Agile teams recognize that in order to truly define our efforts as successful, we must to do more than simply meet budget, schedule, and scope obligations. We must keep our eye on the bigger picture, which means that we may need to change course mid-way through a project. We must do this if we believe that the ultimate destination for our product will be better. Had we kept our eye on the marketplace, had we been more keenly aware of the shifting winds that were all around us, we could have responded by modifying our design, usability, and primary use of the product we were building. We could have had a chance to meet the needs of the market with a product that suited those requirements. But the only requirements we focused on, the only requirements that guided our efforts were those requirements defined months before we would ever be ready to deliver. The world was changing all around us, but no one cared to watch. Or perhaps even worse, no one watching cared.

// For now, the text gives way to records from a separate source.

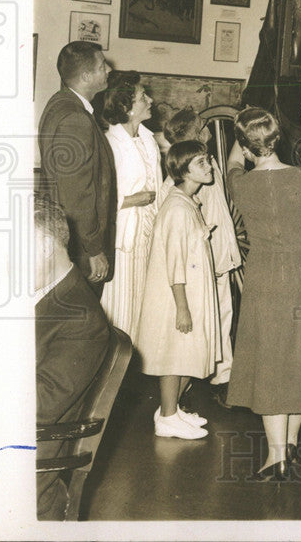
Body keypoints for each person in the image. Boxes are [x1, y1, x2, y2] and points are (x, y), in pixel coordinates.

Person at [224, 107, 301, 481]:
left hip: (264, 277)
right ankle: (290, 444)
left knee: (271, 362)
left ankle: (277, 455)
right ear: (279, 139)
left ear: (245, 146)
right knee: (299, 358)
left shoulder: (240, 183)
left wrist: (238, 143)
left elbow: (231, 166)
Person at [135, 140, 221, 439]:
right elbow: (175, 263)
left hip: (191, 294)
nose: (209, 166)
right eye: (201, 163)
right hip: (178, 297)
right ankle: (167, 416)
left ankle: (170, 410)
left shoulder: (187, 202)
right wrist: (182, 307)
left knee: (188, 354)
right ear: (183, 171)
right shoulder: (176, 209)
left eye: (207, 159)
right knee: (174, 355)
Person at [34, 193, 110, 520]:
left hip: (25, 466)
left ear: (46, 246)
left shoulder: (82, 319)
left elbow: (39, 405)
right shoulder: (41, 291)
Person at [159, 109, 242, 405]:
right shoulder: (183, 179)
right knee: (210, 321)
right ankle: (212, 378)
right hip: (205, 260)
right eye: (202, 127)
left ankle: (220, 373)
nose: (208, 131)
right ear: (192, 134)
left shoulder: (208, 165)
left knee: (223, 315)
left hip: (221, 252)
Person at [38, 41, 116, 292]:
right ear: (86, 76)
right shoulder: (76, 119)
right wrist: (94, 250)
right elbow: (77, 194)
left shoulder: (59, 103)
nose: (109, 71)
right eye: (102, 66)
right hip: (80, 249)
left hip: (66, 239)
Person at [96, 71, 161, 339]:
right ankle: (113, 376)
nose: (150, 101)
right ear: (126, 107)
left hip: (146, 237)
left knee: (141, 311)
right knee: (120, 309)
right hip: (123, 241)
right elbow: (96, 196)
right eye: (143, 96)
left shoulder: (147, 139)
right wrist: (131, 200)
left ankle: (130, 375)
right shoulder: (110, 143)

Agile teams embrace change. Change happens, and when it doesn’t, it is more likely that you simply are not in tune with change that would guide you to a better result. I remember back in those dark waterfall days thinking that if changed happened, it would be bad news, something to worry about. My approach in today’s agile environment is just the opposite, if I have not been aware of any change throughout the course of the project, I worry that I may be missing the changing needs and wants that will translate to a more successful product.
You may have experienced building your own exorbitantly priced printer stand, but don’t worry. These experiences that don’t kill us (or our careers) only make us stronger and smarter, so long as we listen to what our experience is telling us. My experience was a great instructor, showing me clearly that in today’s rapidly changing software development environment to ignore a shifting market landscape, to believe that a static world is waiting while we develop, or to pretend that change doesn’t happen, will only result in something less than the success that may have been possible. In order to survive and thrive, we must adapt.
In order to truly be agile, we must expect change to happen. And when it happens, we can greet it with a smile, knowing that a better outcome is now possible.